Similar enforcement patterns have emerged across European jurisdictions. Dutch authorities fined retailers for cookie violations, while French regulators imposed substantial penalties on publishers for tracking without consent.

The Austrian case demonstrates regulatory willingness to confront major technology vendors over practices affecting vulnerable populations. Enforcement targeting educational technology reflects growing concern about commercial data collection from minors through institutional deployments.

Broader context for children's data protection

The ruling arrives as German authorities call for enhanced GDPR protections specifically addressing children's data. The November 2025 resolution from German data protection authorities identified ten GDPR provisions requiring modification to adequately protect minors from commercial data processing.

These proposals emphasize children's structural disadvantages in understanding long-term consequences of data processing decisions. Current regulations prove insufficient despite acknowledging children's vulnerability as a special category requiring enhanced protection.

Educational technology vendors occupy privileged positions where institutions mandate software use, eliminating meaningful choice for students and families. This captive user base creates particular obligations for privacy protection that the Austrian decision now enforces.

Microsoft's approach - implementing tracking by default while claiming schools control data processing - exemplifies the responsibility shifting that regulatory authorities increasingly reject. The decision establishes that technology vendors cannot escape accountability through contractual arrangements that assign formal responsibility to institutional customers lacking actual control.

Timeline

Summary

Who: The Austrian Data Protection Authority ruled against Microsoft Corporation following complaints by noyb - European Center for Digital Rights on behalf of a minor student using Microsoft 365 Education in an Austrian school. The decision also addresses responsibilities of the school and Austrian Ministry of Education as joint data controllers.

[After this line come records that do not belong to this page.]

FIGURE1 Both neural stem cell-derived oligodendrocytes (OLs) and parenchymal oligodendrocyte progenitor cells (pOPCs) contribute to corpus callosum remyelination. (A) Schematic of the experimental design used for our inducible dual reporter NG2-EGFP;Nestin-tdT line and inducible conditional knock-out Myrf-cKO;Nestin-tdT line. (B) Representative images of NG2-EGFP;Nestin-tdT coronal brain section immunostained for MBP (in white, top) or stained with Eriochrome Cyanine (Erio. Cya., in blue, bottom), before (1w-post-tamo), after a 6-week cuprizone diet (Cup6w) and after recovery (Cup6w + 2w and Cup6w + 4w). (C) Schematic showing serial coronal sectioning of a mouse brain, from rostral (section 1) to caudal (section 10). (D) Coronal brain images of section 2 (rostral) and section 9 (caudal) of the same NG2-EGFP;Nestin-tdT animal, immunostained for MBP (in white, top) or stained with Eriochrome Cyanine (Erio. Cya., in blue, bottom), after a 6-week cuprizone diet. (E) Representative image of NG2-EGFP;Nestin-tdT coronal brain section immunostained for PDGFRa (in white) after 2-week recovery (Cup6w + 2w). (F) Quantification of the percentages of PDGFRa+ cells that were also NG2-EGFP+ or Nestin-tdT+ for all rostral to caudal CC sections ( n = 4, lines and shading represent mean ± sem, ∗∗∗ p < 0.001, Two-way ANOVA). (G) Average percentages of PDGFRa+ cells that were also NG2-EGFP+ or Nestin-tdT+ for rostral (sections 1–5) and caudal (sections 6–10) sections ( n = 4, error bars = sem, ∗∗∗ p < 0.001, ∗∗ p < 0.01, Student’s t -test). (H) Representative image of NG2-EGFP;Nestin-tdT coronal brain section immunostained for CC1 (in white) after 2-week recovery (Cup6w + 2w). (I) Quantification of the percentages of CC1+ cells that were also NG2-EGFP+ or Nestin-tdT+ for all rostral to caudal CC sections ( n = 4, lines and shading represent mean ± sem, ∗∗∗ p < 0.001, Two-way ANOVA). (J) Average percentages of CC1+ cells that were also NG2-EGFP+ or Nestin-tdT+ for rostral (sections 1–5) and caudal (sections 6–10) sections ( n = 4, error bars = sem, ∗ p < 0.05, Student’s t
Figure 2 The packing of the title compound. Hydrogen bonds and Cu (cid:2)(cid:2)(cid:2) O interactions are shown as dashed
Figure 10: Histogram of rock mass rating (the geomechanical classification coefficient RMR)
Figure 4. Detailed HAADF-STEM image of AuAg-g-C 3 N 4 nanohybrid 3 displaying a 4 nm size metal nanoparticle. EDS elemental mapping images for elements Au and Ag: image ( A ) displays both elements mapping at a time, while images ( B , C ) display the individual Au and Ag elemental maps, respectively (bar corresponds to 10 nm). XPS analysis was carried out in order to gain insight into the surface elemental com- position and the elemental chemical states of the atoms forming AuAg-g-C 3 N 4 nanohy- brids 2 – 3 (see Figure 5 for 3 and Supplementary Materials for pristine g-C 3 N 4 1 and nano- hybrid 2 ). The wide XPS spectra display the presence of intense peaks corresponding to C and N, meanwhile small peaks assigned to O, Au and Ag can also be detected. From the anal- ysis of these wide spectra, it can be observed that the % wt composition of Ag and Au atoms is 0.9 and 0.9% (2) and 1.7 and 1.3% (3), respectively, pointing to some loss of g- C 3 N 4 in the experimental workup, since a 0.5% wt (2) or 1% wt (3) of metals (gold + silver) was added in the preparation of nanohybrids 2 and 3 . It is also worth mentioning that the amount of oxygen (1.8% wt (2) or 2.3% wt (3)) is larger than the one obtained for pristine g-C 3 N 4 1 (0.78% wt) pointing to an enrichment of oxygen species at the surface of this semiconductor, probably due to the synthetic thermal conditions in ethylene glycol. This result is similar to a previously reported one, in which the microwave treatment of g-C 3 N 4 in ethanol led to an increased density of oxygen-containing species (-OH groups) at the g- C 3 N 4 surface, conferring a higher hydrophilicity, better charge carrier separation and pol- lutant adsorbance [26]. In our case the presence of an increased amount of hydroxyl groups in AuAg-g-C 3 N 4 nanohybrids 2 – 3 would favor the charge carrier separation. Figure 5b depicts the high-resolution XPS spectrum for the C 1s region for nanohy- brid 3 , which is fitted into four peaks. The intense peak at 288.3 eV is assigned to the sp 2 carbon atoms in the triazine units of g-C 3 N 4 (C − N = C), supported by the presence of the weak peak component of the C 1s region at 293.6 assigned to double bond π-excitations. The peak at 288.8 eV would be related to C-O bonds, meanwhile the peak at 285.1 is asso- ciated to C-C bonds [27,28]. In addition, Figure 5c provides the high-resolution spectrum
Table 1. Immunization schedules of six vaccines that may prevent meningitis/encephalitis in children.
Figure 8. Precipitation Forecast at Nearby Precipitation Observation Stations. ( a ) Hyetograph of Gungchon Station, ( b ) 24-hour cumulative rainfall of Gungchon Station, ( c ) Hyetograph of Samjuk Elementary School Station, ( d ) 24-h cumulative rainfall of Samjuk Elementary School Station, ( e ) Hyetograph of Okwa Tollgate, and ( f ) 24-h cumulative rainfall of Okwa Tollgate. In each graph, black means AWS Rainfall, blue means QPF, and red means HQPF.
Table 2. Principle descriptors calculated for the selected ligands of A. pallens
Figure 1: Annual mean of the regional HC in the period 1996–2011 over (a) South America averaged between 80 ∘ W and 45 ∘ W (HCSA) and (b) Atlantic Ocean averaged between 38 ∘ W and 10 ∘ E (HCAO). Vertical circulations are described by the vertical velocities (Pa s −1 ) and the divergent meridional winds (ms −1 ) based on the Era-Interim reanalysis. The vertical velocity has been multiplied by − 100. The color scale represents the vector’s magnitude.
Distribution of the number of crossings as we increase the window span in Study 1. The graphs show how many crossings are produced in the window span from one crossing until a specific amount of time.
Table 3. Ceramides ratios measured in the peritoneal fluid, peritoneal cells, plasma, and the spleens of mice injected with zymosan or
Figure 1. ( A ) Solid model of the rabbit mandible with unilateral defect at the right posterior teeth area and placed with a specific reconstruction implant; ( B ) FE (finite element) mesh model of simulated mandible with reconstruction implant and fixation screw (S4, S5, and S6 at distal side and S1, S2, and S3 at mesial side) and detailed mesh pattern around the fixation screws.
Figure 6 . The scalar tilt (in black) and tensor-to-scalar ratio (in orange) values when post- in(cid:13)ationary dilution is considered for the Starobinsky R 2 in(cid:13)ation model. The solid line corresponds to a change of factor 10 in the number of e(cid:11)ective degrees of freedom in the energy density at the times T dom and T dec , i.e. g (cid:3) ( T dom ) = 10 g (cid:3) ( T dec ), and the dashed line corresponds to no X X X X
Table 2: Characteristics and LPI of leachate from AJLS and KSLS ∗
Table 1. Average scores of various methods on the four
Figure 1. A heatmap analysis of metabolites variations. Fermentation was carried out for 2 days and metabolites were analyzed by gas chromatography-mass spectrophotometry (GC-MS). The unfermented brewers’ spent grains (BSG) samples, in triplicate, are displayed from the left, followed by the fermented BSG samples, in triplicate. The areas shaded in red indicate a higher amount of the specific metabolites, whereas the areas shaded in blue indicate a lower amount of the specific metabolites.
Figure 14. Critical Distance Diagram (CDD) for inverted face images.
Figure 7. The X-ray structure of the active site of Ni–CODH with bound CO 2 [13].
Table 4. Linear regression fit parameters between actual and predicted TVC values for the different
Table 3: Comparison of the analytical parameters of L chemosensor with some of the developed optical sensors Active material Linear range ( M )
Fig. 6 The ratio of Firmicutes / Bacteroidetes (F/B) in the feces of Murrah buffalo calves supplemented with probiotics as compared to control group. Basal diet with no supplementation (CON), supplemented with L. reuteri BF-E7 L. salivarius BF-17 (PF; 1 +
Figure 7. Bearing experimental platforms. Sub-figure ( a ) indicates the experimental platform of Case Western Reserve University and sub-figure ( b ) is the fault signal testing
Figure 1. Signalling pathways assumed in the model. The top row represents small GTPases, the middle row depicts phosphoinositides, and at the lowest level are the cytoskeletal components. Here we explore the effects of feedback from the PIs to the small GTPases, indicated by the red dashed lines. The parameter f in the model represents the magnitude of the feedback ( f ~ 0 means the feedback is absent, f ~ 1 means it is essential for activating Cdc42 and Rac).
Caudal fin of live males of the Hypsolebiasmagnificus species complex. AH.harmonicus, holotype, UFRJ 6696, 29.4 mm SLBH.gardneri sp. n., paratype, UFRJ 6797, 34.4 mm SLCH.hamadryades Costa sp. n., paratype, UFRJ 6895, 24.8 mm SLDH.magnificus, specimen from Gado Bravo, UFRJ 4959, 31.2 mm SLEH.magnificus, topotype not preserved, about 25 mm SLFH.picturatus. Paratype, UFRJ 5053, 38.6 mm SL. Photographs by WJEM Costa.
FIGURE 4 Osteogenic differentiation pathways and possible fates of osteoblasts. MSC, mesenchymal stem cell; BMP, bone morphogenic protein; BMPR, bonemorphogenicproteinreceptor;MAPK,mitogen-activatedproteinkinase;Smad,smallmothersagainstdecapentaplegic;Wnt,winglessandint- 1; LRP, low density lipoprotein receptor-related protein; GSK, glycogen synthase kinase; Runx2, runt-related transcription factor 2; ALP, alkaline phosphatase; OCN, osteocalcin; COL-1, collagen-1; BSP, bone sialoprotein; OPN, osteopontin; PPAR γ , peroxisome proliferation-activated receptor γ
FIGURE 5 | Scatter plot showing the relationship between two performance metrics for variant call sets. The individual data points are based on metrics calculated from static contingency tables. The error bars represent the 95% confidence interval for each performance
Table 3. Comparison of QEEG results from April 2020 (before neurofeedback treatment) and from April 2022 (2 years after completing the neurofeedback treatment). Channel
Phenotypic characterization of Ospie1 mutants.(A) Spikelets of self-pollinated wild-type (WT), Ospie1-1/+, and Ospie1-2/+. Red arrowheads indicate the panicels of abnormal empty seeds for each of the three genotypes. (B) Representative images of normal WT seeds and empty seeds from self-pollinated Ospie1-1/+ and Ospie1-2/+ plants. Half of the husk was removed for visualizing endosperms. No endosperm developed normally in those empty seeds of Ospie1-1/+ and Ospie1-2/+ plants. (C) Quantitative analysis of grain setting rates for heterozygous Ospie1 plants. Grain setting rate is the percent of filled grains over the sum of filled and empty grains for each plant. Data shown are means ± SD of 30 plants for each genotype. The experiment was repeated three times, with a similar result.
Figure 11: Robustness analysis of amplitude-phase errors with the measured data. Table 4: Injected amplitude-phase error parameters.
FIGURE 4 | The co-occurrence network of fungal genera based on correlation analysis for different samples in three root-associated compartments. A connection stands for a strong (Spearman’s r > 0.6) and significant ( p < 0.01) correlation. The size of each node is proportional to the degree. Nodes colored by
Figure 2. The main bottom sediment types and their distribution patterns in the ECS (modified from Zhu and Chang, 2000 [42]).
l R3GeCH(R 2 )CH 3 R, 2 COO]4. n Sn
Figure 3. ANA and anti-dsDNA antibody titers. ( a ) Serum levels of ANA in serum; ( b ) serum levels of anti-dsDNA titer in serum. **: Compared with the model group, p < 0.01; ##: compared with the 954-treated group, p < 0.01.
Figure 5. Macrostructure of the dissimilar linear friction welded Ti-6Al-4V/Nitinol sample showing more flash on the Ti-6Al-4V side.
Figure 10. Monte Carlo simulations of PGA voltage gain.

What: Microsoft illegally installed and operated tracking cookies on student devices without obtaining required consent, violating GDPR Articles 5, 6 and 12-15. The cookies analyzed user behavior, collected browser data and served advertising purposes according to Microsoft's documentation. The authority ordered Microsoft to cease tracking within four weeks and delete improperly collected data.

When: The violations occurred during the 2023 school year, with access requests submitted August-October 2023. The Austrian Data Protection Authority issued its decision on January 27, 2026, following complaints filed in June 2024. This represents the second enforcement action after an October 2025 ruling on access rights violations.

Where: The case originated in Vienna, Austria, affecting Microsoft 365 Education deployments in Austrian schools. The precedent applies throughout European Economic Area member states under GDPR consistency mechanisms, potentially impacting millions of students using Microsoft educational software across European institutions.

Why: The authority acted to protect children's privacy rights from commercial tracking in educational settings. Schools and education ministries lacked knowledge of tracking mechanisms, while Microsoft claimed schools controlled data processing despite operating tracking systems for Microsoft's own business purposes including advertising support and behavioral analysis.